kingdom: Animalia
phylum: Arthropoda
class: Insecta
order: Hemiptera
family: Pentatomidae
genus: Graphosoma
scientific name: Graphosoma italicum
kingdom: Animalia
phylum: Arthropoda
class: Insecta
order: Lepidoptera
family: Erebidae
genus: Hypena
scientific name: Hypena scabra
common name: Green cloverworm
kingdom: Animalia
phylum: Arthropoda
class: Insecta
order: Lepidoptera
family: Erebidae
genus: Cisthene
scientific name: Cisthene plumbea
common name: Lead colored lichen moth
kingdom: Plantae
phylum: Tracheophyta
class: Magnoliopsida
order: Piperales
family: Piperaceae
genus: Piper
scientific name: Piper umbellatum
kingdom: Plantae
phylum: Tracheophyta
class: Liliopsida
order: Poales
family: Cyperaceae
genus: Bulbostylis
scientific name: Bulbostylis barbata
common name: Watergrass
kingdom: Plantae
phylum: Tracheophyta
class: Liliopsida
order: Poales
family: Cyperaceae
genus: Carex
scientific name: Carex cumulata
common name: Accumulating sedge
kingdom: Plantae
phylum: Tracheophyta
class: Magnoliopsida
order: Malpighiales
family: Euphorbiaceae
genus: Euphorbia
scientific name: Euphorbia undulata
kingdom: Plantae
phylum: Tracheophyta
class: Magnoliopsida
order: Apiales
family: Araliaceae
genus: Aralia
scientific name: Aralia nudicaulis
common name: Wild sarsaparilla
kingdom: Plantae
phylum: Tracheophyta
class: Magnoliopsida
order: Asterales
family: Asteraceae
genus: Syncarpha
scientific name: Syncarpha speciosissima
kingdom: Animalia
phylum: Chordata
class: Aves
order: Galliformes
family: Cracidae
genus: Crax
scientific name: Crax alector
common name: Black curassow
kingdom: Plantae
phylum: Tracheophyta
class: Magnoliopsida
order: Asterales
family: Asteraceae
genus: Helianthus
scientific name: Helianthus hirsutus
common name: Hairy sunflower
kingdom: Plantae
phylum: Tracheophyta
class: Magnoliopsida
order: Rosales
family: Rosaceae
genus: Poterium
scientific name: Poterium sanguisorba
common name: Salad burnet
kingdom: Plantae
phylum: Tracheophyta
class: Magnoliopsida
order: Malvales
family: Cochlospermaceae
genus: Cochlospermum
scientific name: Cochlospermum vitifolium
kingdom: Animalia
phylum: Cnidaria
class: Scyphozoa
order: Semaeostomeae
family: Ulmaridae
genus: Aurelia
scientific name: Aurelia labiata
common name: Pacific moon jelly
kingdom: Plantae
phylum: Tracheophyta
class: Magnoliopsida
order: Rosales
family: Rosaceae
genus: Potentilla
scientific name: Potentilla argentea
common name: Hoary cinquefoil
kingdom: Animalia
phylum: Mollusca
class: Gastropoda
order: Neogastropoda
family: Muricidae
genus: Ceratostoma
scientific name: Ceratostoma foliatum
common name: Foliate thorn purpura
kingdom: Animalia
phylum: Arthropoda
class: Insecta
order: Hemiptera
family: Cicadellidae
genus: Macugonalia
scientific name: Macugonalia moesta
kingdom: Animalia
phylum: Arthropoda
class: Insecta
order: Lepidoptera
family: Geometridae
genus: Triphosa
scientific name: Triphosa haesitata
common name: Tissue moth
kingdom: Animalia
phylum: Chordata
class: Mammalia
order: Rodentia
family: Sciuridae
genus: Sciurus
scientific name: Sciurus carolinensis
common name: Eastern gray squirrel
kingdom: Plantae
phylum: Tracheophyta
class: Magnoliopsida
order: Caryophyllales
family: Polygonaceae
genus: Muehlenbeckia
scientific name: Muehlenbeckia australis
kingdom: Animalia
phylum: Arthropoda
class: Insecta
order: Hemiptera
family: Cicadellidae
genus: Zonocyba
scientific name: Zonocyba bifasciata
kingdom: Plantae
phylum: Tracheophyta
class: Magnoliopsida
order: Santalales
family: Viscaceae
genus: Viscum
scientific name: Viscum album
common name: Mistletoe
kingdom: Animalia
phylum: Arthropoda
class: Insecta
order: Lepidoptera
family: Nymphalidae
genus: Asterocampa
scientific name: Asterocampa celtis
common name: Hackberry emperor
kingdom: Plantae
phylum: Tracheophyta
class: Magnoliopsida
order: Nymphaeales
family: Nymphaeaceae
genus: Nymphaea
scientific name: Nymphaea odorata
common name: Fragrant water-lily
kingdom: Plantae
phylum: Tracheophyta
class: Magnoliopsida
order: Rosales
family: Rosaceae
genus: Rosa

Exercise goal
Please rewrite all of the material above as a two-column CSV with columns named "rank" and "value", one row per line, and each field quoted with any line breaks turned into spaces.

Response
rank,value
"kingdom:","Animalia"
"phylum:","Arthropoda"
"class:","Insecta"
"order:","Hemiptera"
"family:","Pentatomidae"
"genus:","Graphosoma"
"scientific name:","Graphosoma italicum"
"kingdom:","Animalia"
"phylum:","Arthropoda"
"class:","Insecta"
"order:","Lepidoptera"
"family:","Erebidae"
"genus:","Hypena"
"scientific name:","Hypena scabra"
"common name:","Green cloverworm"
"kingdom:","Animalia"
"phylum:","Arthropoda"
"class:","Insecta"
"order:","Lepidoptera"
"family:","Erebidae"
"genus:","Cisthene"
"scientific name:","Cisthene plumbea"
"common name:","Lead colored lichen moth"
"kingdom:","Plantae"
"phylum:","Tracheophyta"
"class:","Magnoliopsida"
"order:","Piperales"
"family:","Piperaceae"
"genus:","Piper"
"scientific name:","Piper umbellatum"
"kingdom:","Plantae"
"phylum:","Tracheophyta"
"class:","Liliopsida"
"order:","Poales"
"family:","Cyperaceae"
"genus:","Bulbostylis"
"scientific name:","Bulbostylis barbata"
"common name:","Watergrass"
"kingdom:","Plantae"
"phylum:","Tracheophyta"
"class:","Liliopsida"
"order:","Poales"
"family:","Cyperaceae"
"genus:","Carex"
"scientific name:","Carex cumulata"
"common name:","Accumulating sedge"
"kingdom:","Plantae"
"phylum:","Tracheophyta"
"class:","Magnoliopsida"
"order:","Malpighiales"
"family:","Euphorbiaceae"
"genus:","Euphorbia"
"scientific name:","Euphorbia undulata"
"kingdom:","Plantae"
"phylum:","Tracheophyta"
"class:","Magnoliopsida"
"order:","Apiales"
"family:","Araliaceae"
"genus:","Aralia"
"scientific name:","Aralia nudicaulis"
"common name:","Wild sarsaparilla"
"kingdom:","Plantae"
"phylum:","Tracheophyta"
"class:","Magnoliopsida"
"order:","Asterales"
"family:","Asteraceae"
"genus:","Syncarpha"
"scientific name:","Syncarpha speciosissima"
"kingdom:","Animalia"
"phylum:","Chordata"
"class:","Aves"
"order:","Galliformes"
"family:","Cracidae"
"genus:","Crax"
"scientific name:","Crax alector"
"common name:","Black curassow"
"kingdom:","Plantae"
"phylum:","Tracheophyta"
"class:","Magnoliopsida"
"order:","Asterales"
"family:","Asteraceae"
"genus:","Helianthus"
"scientific name:","Helianthus hirsutus"
"common name:","Hairy sunflower"
"kingdom:","Plantae"
"phylum:","Tracheophyta"
"class:","Magnoliopsida"
"order:","Rosales"
"family:","Rosaceae"
"genus:","Poterium"
"scientific name:","Poterium sanguisorba"
"common name:","Salad burnet"
"kingdom:","Plantae"
"phylum:","Tracheophyta"
"class:","Magnoliopsida"
"order:","Malvales"
"family:","Cochlospermaceae"
"genus:","Cochlospermum"
"scientific name:","Cochlospermum vitifolium"
"kingdom:","Animalia"
"phylum:","Cnidaria"
"class:","Scyphozoa"
"order:","Semaeostomeae"
"family:","Ulmaridae"
"genus:","Aurelia"
"scientific name:","Aurelia labiata"
"common name:","Pacific moon jelly"
"kingdom:","Plantae"
"phylum:","Tracheophyta"
"class:","Magnoliopsida"
"order:","Rosales"
"family:","Rosaceae"
"genus:","Potentilla"
"scientific name:","Potentilla argentea"
"common name:","Hoary cinquefoil"
"kingdom:","Animalia"
"phylum:","Mollusca"
"class:","Gastropoda"
"order:","Neogastropoda"
"family:","Muricidae"
"genus:","Ceratostoma"
"scientific name:","Ceratostoma foliatum"
"common name:","Foliate thorn purpura"
"kingdom:","Animalia"
"phylum:","Arthropoda"
"class:","Insecta"
"order:","Hemiptera"
"family:","Cicadellidae"
"genus:","Macugonalia"
"scientific name:","Macugonalia moesta"
"kingdom:","Animalia"
"phylum:","Arthropoda"
"class:","Insecta"
"order:","Lepidoptera"
"family:","Geometridae"
"genus:","Triphosa"
"scientific name:","Triphosa haesitata"
"common name:","Tissue moth"
"kingdom:","Animalia"
"phylum:","Chordata"
"class:","Mammalia"
"order:","Rodentia"
"family:","Sciuridae"
"genus:","Sciurus"
"scientific name:","Sciurus carolinensis"
"common name:","Eastern gray squirrel"
"kingdom:","Plantae"
"phylum:","Tracheophyta"
"class:","Magnoliopsida"
"order:","Caryophyllales"
"family:","Polygonaceae"
"genus:","Muehlenbeckia"
"scientific name:","Muehlenbeckia australis"
"kingdom:","Animalia"
"phylum:","Arthropoda"
"class:","Insecta"
"order:","Hemiptera"
"family:","Cicadellidae"
"genus:","Zonocyba"
"scientific name:","Zonocyba bifasciata"
"kingdom:","Plantae"
"phylum:","Tracheophyta"
"class:","Magnoliopsida"
"order:","Santalales"
"family:","Viscaceae"
"genus:","Viscum"
"scientific name:","Viscum album"
"common name:","Mistletoe"
"kingdom:","Animalia"
"phylum:","Arthropoda"
"class:","Insecta"
"order:","Lepidoptera"
"family:","Nymphalidae"
"genus:","Asterocampa"
"scientific name:","Asterocampa celtis"
"common name:","Hackberry emperor"
"kingdom:","Plantae"
"phylum:","Tracheophyta"
"class:","Magnoliopsida"
"order:","Nymphaeales"
"family:","Nymphaeaceae"
"genus:","Nymphaea"
"scientific name:","Nymphaea odorata"
"common name:","Fragrant water-lily"
"kingdom:","Plantae"
"phylum:","Tracheophyta"
"class:","Magnoliopsida"
"order:","Rosales"
"family:","Rosaceae"
"genus:","Rosa"